▸ STORED DATA
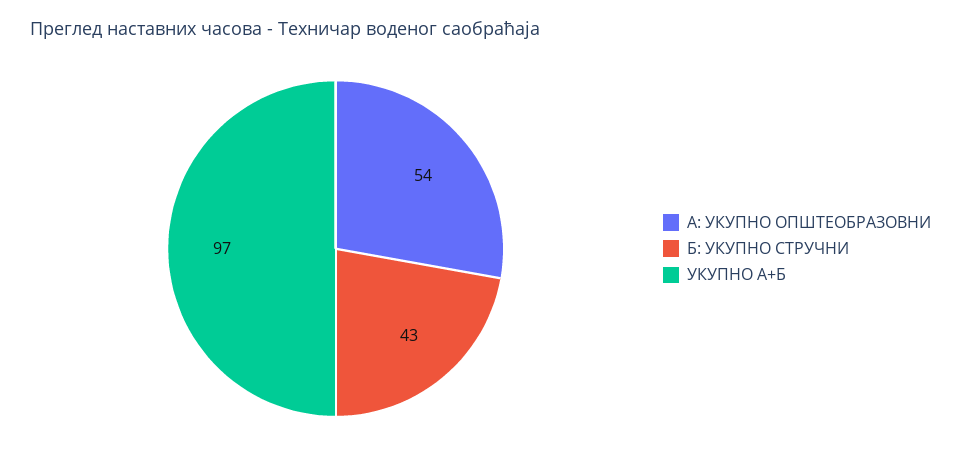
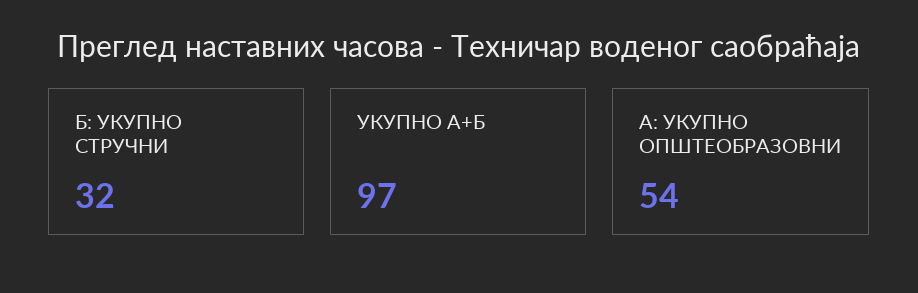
  {
    "А: УКУПНО ОПШТЕОБРАЗОВНИ": 54,
-   "Б: УКУПНО СТРУЧНИ": 43,
+   "Б: УКУПНО СТРУЧНИ": 32,
    "УКУПНО А+Б": 97
  }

▸ ASSIGNMENT
Whatever the records hold apart from pictures should be repeated exactly.

▸ ANSWER TO THIS PROBLEM
  {
    "А: УКУПНО ОПШТЕОБРАЗОВНИ": 54,
-   "Б: УКУПНО СТРУЧНИ": 43,
+   "Б: УКУПНО СТРУЧНИ": 32,
    "УКУПНО А+Б": 97
  }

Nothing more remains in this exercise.